Motif-level analysis further demonstrates the context-dependence of structural alerts [
43]. Several motifs, including quinones, nitroaromatics, phenols, and aromatic amines, were significantly enriched in toxic compounds in the MMP assay but showed weaker or absent enrichment in the non-MMP assay. This cross-assay inconsistency can be further illustrated by the example of 1,4-dihydropyridine (1,4-DHP) scaffold. In an initial structural alert screen, 22 compounds bearing this substructure were identified as MMP-active, including clinically used calcium channel blockers such as amlodipine, felodipine, and nicardipine [
44,
45]. These compounds are known to partition into lipophilic membranes and have been associated with inhibition of mitochondrial electron transport chain complexes, providing a plausible mechanism for their MMP activity [
44,
45,
46]. However, 1,4-DHP membership does not predict toxicity in the non-MMP external set. This pattern is consistent with previous analyses showing that structural alert generalization across different toxicological endpoints is often limited [
14,
23]. These results support a model in which toxicity arises from multivariate physicochemical interactions rather than single defining structural features.
This study has several implications for computational mitochondrial toxicity assessment. First, cross-assay evaluation on an independent endpoint is essential; random-split benchmarking on a single assay substantially overestimates prospective performance. Second, descriptor-based representations, particularly Mordred autocorrelation descriptors, provide more transferable physicochemical signals than fingerprint-based approaches in this setting. Third, interpretability analyses should account for feature interactions and structural context rather than relying solely on global importance rankings or single-motif enrichment. Future work should focus on multi-assay training strategies, integration of mechanistic pathway information, and development of applicability domain methods tailored to cross-assay prediction scenarios.

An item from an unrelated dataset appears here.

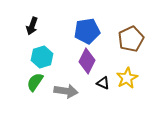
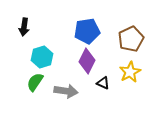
black arrow: moved 8 px left, 1 px down; rotated 12 degrees counterclockwise
yellow star: moved 3 px right, 6 px up
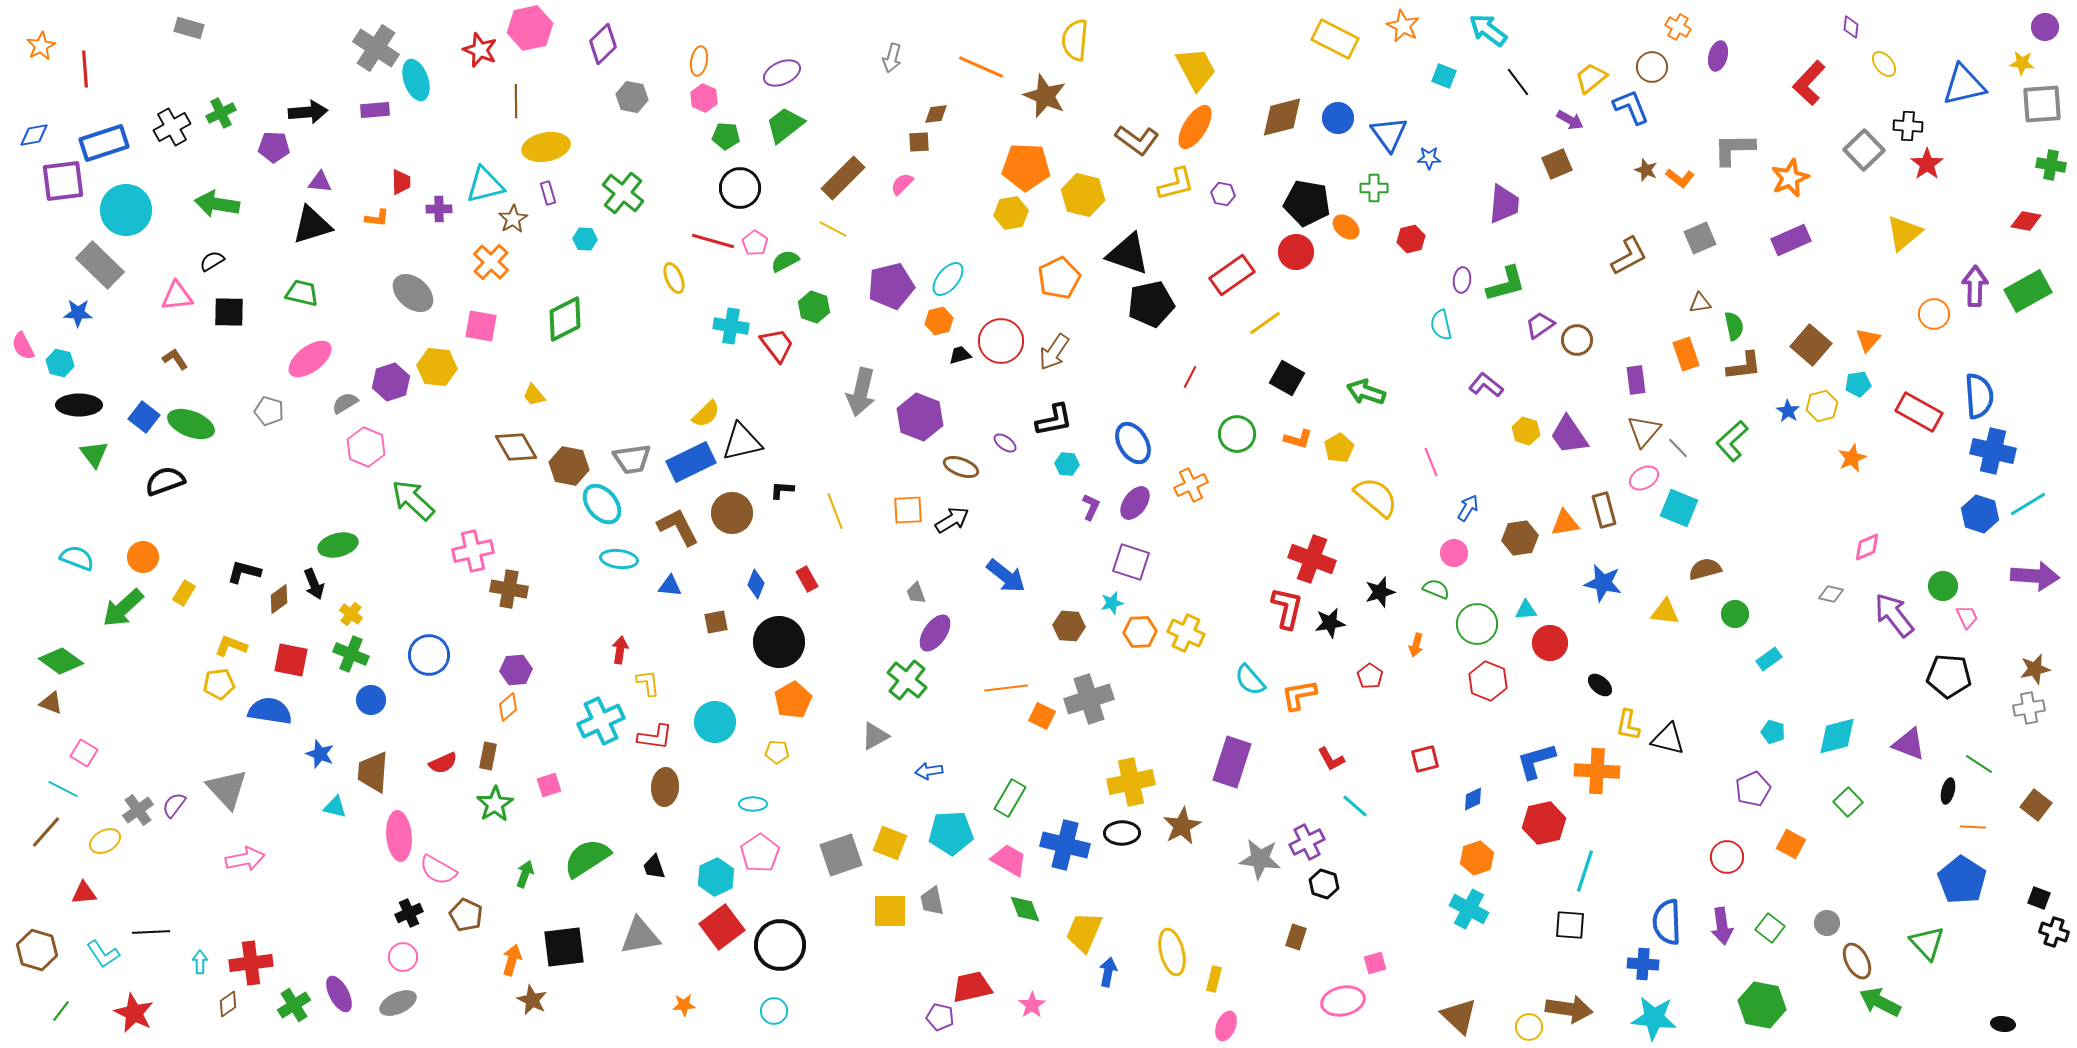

Several limitations of this study should be acknowledged. The external test set is relatively small and heavily class-imbalanced (approximately 10:1 non-toxic to toxic), which limits the precision of cross-assay performance estimates. Model training relied exclusively on MMP assay labels, a proximal measure of mitochondrial dysfunction; the external set introduces endpoint heterogeneity that the models were not trained to address. Only 2D Mordred descriptors were used; 3D conformational or graph-based representations may capture additional predictive information. No applicability domain analysis was performed to identify regions of chemical space where predictions may be less reliable. These limitations suggest that the reported cross-assay performance values represent a conservative estimate of achievable generalization given the current data, and that future improvements in dataset breadth and endpoint diversity will be important for advancing this field.